DETAILED DESCRIPTION OF THE PREFERRED EMBODIMENTS

(8) FIG. 1 shows a clamping fixture 1 which is also designated as a vice. The clamping fixture 1 should hold a workpiece 20 in a fixed position in space, for example on a machine tool, so that the workpiece 20 can be machines.

(9) The clamping fixture 1 consists of a housing 2 with a guide track 10 worked into it in the longitudinal direction of the housing 2, into which guide track 10 the two base jaws 2 and 4 can be inserted by pushing in at the two opposite end faces 16. The base jaws 3, 4 are coupled with a spindle drive 9 in a driving connection and can be axially moved by the spindle drive 9.

(10) In particular, FIG. 3 shows that the two base jaws 3, 4 have sloping surfaces 8 that are angled towards one other and as soon as the spindle drive 9 has moved along the angled surfaces 8 the base jaws 3, 4 are either forced apart or moved together. One of the two base jaws 3 or 4 can also be configured as a fixed stop which one base jaw 3 moves towards or from which it moved away.

(11) The parting plane between the two base jaws 3, 4 is assigned the reference number 15. As is known, an air gap 21 is created in the corresponding transitional areas between the two base jaws 3, 4 as well as between these and the inner wall of the guide track 10, and chips or other lubricating fluids can penetrate this air gap 21, as a result of which the sliding properties of the base jaws 3, 4 along the guide track 10 are significantly impaired or may even be completely restricted. This air gap 21 should be sealed by means of a seal 11 that is made of a plastic, PU foam, rubber or a plastic/rubber blend. This can be seen in particular in FIGS. 4a, 4b and 4c. The seal 11 is made from an elastic, soft material, which means the movement of the base jaws 3,4 can cause the seal 11 to slide out of the air gap 21 in question.
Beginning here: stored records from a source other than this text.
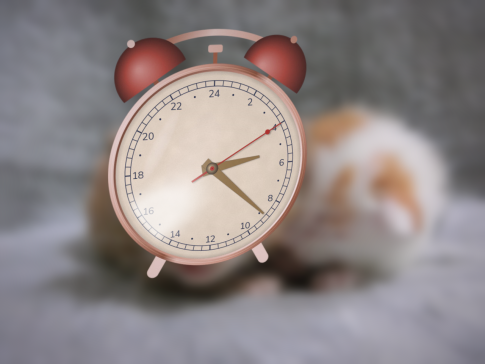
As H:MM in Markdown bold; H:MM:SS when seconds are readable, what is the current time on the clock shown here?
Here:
**5:22:10**
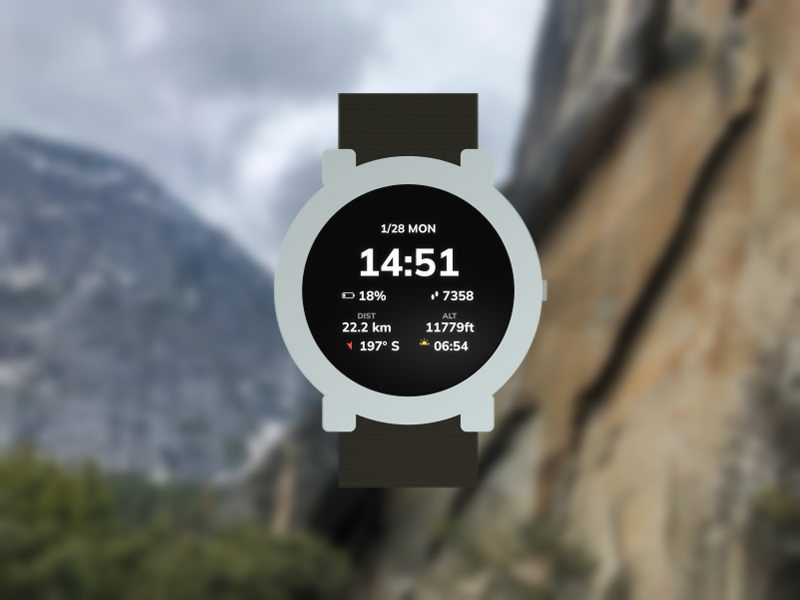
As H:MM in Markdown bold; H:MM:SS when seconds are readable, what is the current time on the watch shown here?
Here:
**14:51**
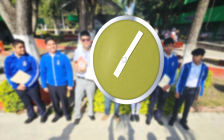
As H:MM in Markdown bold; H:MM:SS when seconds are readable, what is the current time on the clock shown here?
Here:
**7:06**
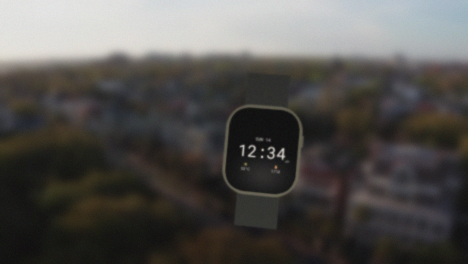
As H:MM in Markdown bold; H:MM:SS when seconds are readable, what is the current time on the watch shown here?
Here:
**12:34**
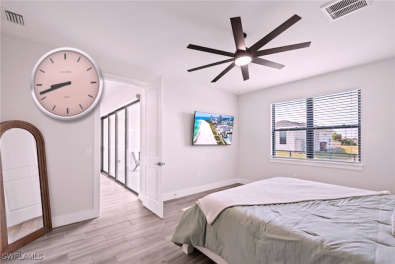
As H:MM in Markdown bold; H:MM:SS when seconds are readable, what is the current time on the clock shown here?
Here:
**8:42**
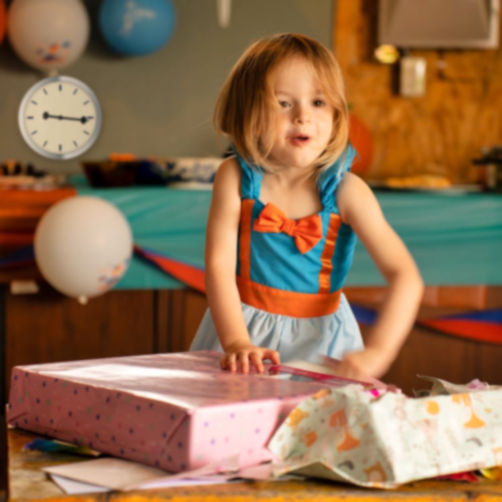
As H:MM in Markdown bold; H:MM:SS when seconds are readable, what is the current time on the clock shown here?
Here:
**9:16**
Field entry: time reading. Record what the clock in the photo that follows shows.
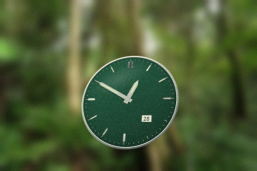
12:50
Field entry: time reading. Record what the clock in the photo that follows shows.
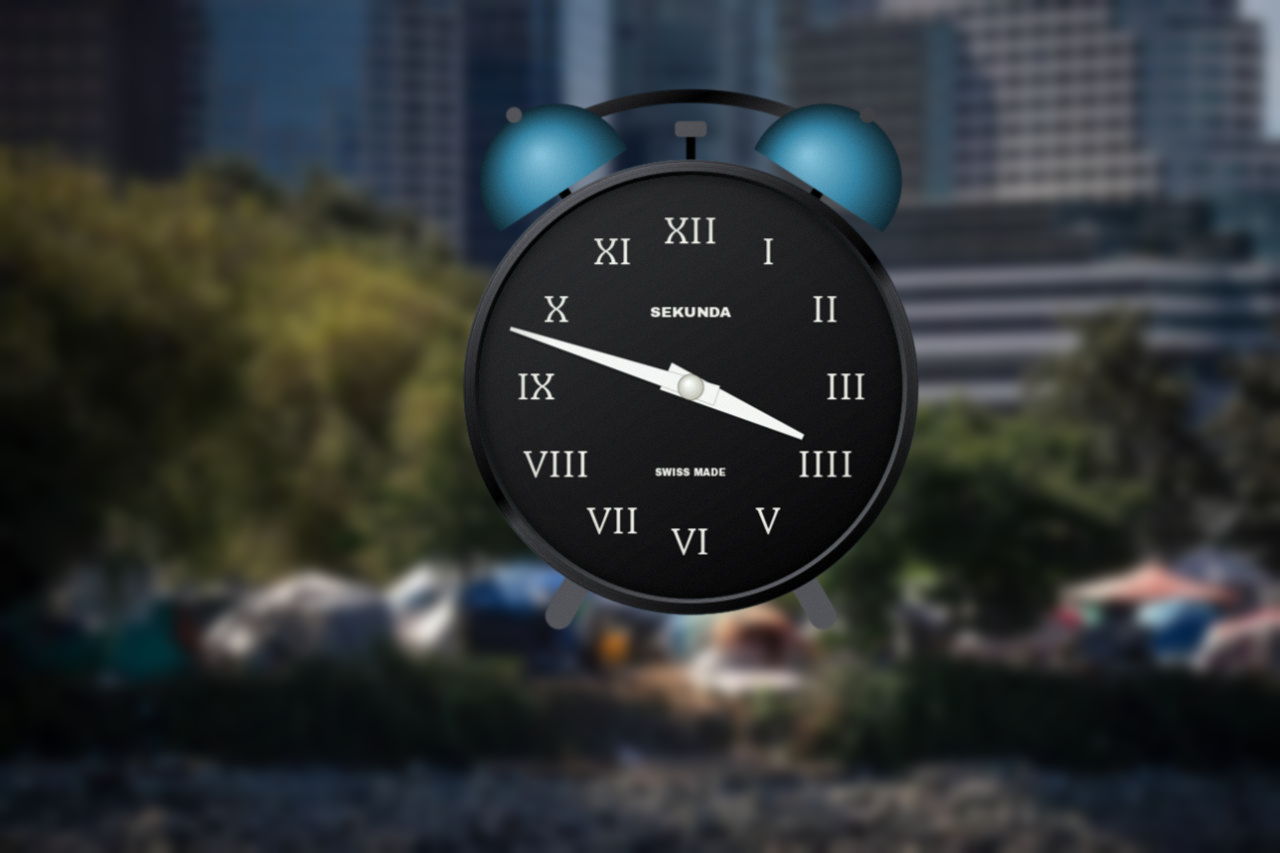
3:48
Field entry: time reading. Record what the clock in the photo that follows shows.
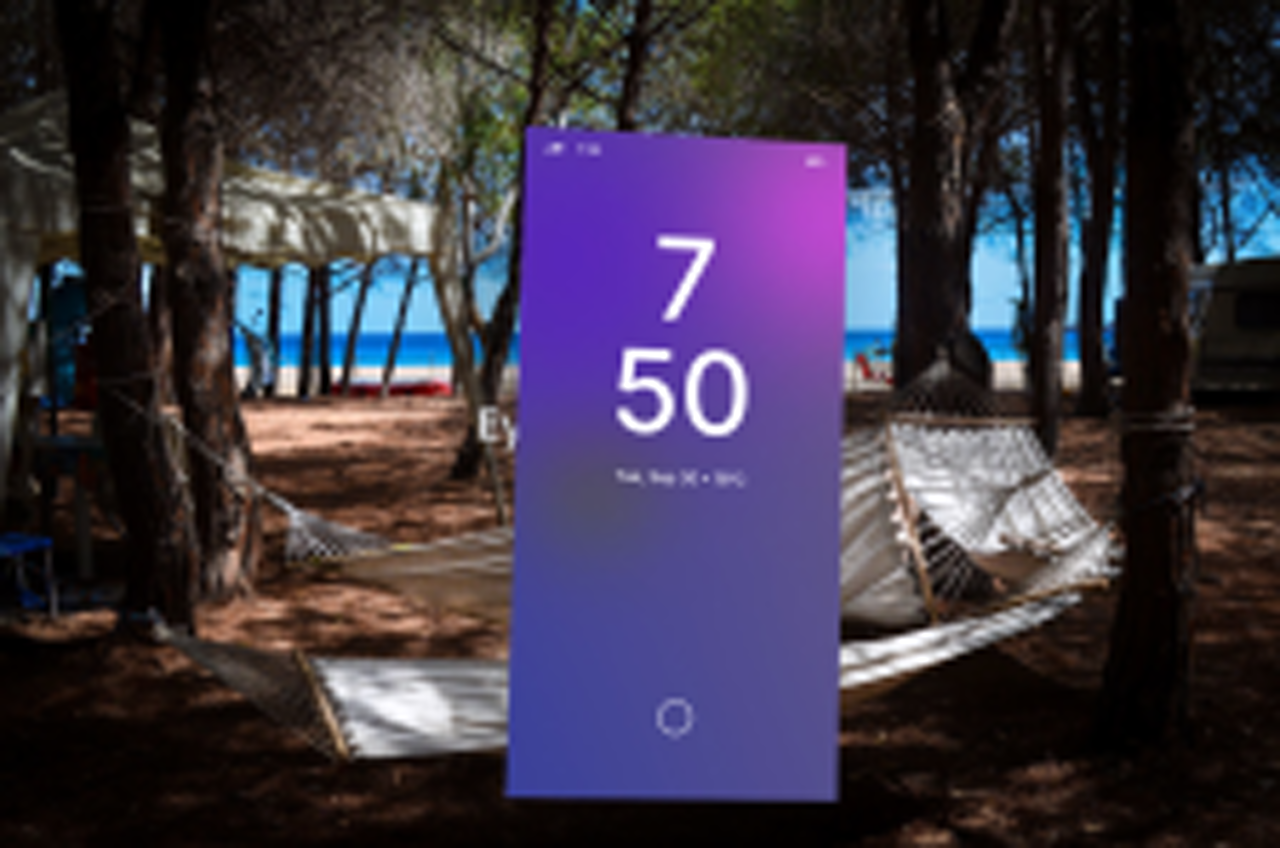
7:50
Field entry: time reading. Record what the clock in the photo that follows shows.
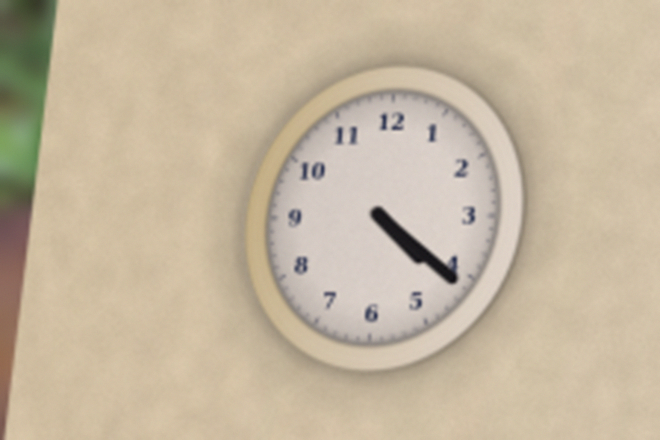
4:21
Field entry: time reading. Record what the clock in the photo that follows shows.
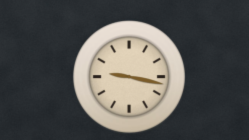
9:17
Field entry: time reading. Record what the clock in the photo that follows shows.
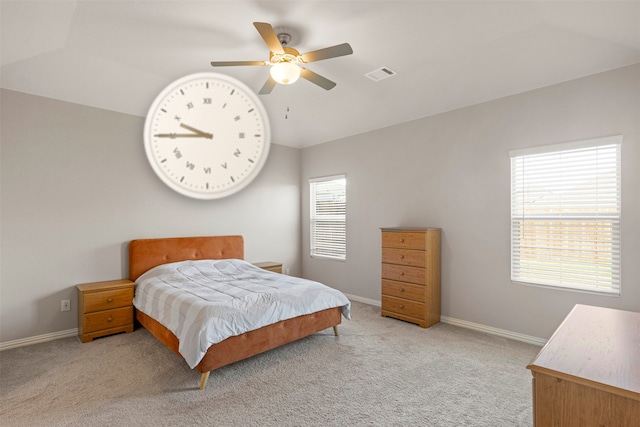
9:45
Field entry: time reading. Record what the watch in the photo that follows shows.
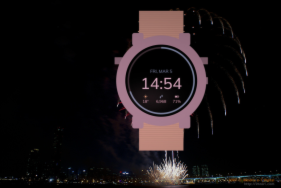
14:54
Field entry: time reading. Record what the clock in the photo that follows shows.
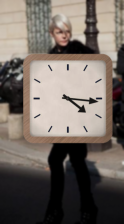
4:16
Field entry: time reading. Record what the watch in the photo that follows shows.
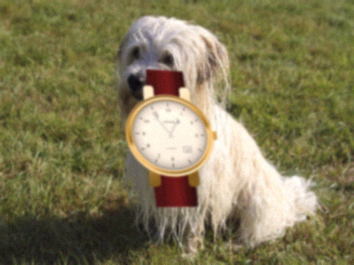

To prevent this, each seal 11 has a support strip 12 assigned to it which is held on the housing 2 by means of fastening screws 13 or clamping wedges 17.

(12) FIG. 2 shows that a total of five support strips 12 are assembled into a grid structure. The support strips 12 that are adjacent in each case are screwed onto one another at the corresponding nodal points 22 and consequently form a solid structure that runs in the area of the air gap 21 between the two base jaws 3, 4 in the area of the parting plane 15 as well as between the base jaws 3, 4 and the inner wall of the guide track 10. In addition, the air gap 21 located in the area of the face ends 16 of the housing 2 should also be covered.

(13) The seal 11 can either be connected firmly to the corresponding support strip 12, for example using a bonded or soldered joint, or the seal 11 is initially separately inserted into the corresponding air gap 21 and then the seal 11 is held in the corresponding air gap 21 by means of the support strip 12 in the corresponding position. This means the corresponding base jaw 3, 4, which according to FIG. 3 each carries a clamping jaw 7, 8, can be pushed out of the corresponding guide track without further ado, for example in order to exchange the base jaws 3, 4 or for thorough cleaning of the guide track 10.

(14) In order to accommodate the seal 11, a U-shaped or L-shaped chamber 18 is either worked into the support strip 12 or in the housing 2, into which the corresponding seal 11 is inserted. The seal 11 is manufactured from an elastic, highly flexible material, which means the dimension of the seal 11 can be larger than the height or length of the chamber 18 which means when the support strip 12 is installed, the seal 11 is compressed between the strip 12 and the surface of the housing 2. As a result, the seal 11 is subject to a certain preload between the support strip 12 and the particular area of the housing 2.